あたかも、蛇が、老朽の古い皮を脱ぎ捨てるように。
====

むさぼりは、池に美しく咲く蓮の花。
いくらでも増えていき、いくらでもほしくなるむさぼり。
これを断つには、池の下の方まで潜っていって断ち切らないと
断ち切れないのだ。

むさぼりを断ち切るって、何で切るんだろう。
潜っていって切ったら、レンコンが採れるんじゃないだろか?

なーーんて、言ってるようじゃ、いかんいかん。

===
3 流れる奔流を涸らして断ち切るように、
渇愛を残りなく断ってしまった比丘は、
こちらの岸(この世)とあちらの岸(かの世)をともに捨てる。
あたかも、蛇が、老朽の古い皮を脱ぎ捨てるように。
====

渇愛なんて、ちょっとやそっとでなくならないのよ。
むさぼるような欲求だから。
どうするかっていうと、激しい渇愛の流れは、
干上がらせてしまうほかない。。すごいなあ。

涸らして干上がらせる、って、どうするんだろう?
わかる?
欲求を、ミイラ化するんでしょうか。。。しかし、それって何?


===
4 きわめて弱い葦の堤(橋)を、大暴流がなぎ払うように、
慢心を残りなく打ち払った比丘は、
こちらの岸(この世)とあちらの岸(かの世)をともに捨てる。
あたかも、蛇が、老朽の古い皮を脱ぎ捨てるように。
====

今日いっちばん、実感したのが、これ!

たしかに、葦の堤は、ひよひよとして弱そう。
それがたくさん生えていても、激流にはあらがえない。
その激しい流れに翻弄されてしまう。

だけど、相当の大暴流でも、水が引いたあとを見ると
ぺっちゃんこになって、葦のいくらかが
なぎ倒されて泥に埋まっていても、ちゃんと残っている!

そうなんですよ。
こんなにすごい大暴流でも、全部の葦を
根こそぎ運ぶのはむずかしい。

ちょっと残ってしまったり、流されてなかったり、
弱い葦は、意外にしぶといのだ。

だから、慢、高慢、といったものは、
最後の最後まで修行によっても、
流されてしまったりしにくい。
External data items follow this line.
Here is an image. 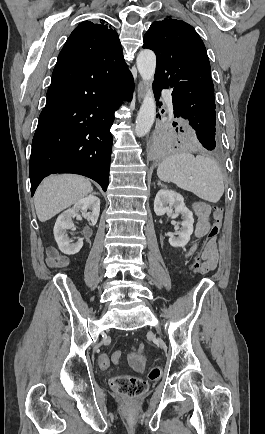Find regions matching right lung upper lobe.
<instances>
[{
    "label": "right lung upper lobe",
    "mask_w": 265,
    "mask_h": 434,
    "mask_svg": "<svg viewBox=\"0 0 265 434\" xmlns=\"http://www.w3.org/2000/svg\"><path fill=\"white\" fill-rule=\"evenodd\" d=\"M123 55L116 31L104 19L83 21L67 39L58 61H104Z\"/></svg>",
    "instance_id": "obj_1"
}]
</instances>
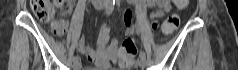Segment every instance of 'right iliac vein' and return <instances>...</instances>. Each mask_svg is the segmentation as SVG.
Segmentation results:
<instances>
[{"label":"right iliac vein","instance_id":"right-iliac-vein-1","mask_svg":"<svg viewBox=\"0 0 238 70\" xmlns=\"http://www.w3.org/2000/svg\"><path fill=\"white\" fill-rule=\"evenodd\" d=\"M98 8H101V7H98ZM82 67L81 65V62L78 60V61H73V69L74 70H80Z\"/></svg>","mask_w":238,"mask_h":70}]
</instances>
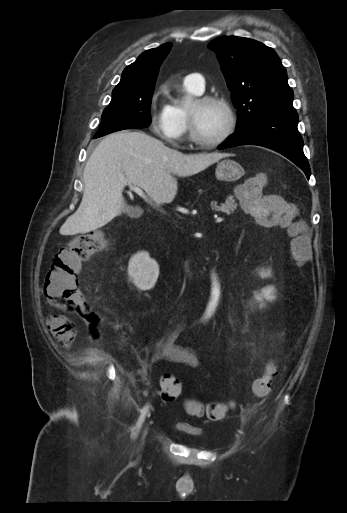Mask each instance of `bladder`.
<instances>
[{
	"label": "bladder",
	"mask_w": 347,
	"mask_h": 513,
	"mask_svg": "<svg viewBox=\"0 0 347 513\" xmlns=\"http://www.w3.org/2000/svg\"><path fill=\"white\" fill-rule=\"evenodd\" d=\"M177 428L178 430L184 432V433H187V434H190V435H201V431L193 426H191L190 424L186 423V422H179L177 424Z\"/></svg>",
	"instance_id": "31cf9c89"
}]
</instances>
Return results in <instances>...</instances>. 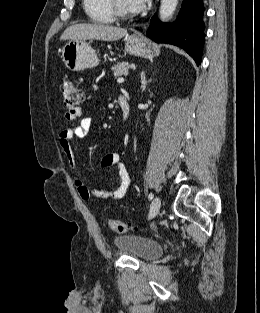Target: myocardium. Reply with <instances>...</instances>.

。

あれ、まだあるよ、

ってな、具合に、残っちゃうんだよね、慢て。

困りますね。


       ◇◇◇


まあ、しかし、何ですね。
ブッダの教えで、用いられる喩えは
ほんとうに、巧みでうまい。

仏教は、喩えをうまく用いることによって、
人々の心の中に、入っていったのだ、といわれたりする。

でもね、この”喩え”って、

ほんとうに、喩えなのだろうか、という気もするね。

だって、

心の中にあるもの
心の外にあるもの

どちらも同じ名前で呼ばれたりするんだよ。

たとえば
「行(サンカーラ)」

心の中では、「意志」を意味する。
心の外では、「現象」を意味する。

意志と現象

全然ちがうように思うのに、
ブッダは、どうして、同じ「行(サンカーラ)」という
名称で呼んだのだろう。

そんなに、似てるものなのかしら。
おんなじものなのかしら。

不思議だね。
では、ちょっと調べて見るかな。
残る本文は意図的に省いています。